- _Data shown_:
+++

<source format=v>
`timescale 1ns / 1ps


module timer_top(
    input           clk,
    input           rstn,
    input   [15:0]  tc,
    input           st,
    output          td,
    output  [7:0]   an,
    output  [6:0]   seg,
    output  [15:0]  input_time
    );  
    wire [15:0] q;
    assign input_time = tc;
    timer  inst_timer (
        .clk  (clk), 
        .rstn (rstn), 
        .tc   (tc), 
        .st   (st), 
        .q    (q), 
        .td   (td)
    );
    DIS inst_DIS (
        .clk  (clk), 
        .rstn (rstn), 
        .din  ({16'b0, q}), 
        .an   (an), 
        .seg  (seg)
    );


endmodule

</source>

+++

- _Exercise directions_: Go through the preceding material and copy each line that has the word "output".

- _Solution below_:
    output          td,
    output  [7:0]   an,
    output  [6:0]   seg,
    output  [15:0]  input_time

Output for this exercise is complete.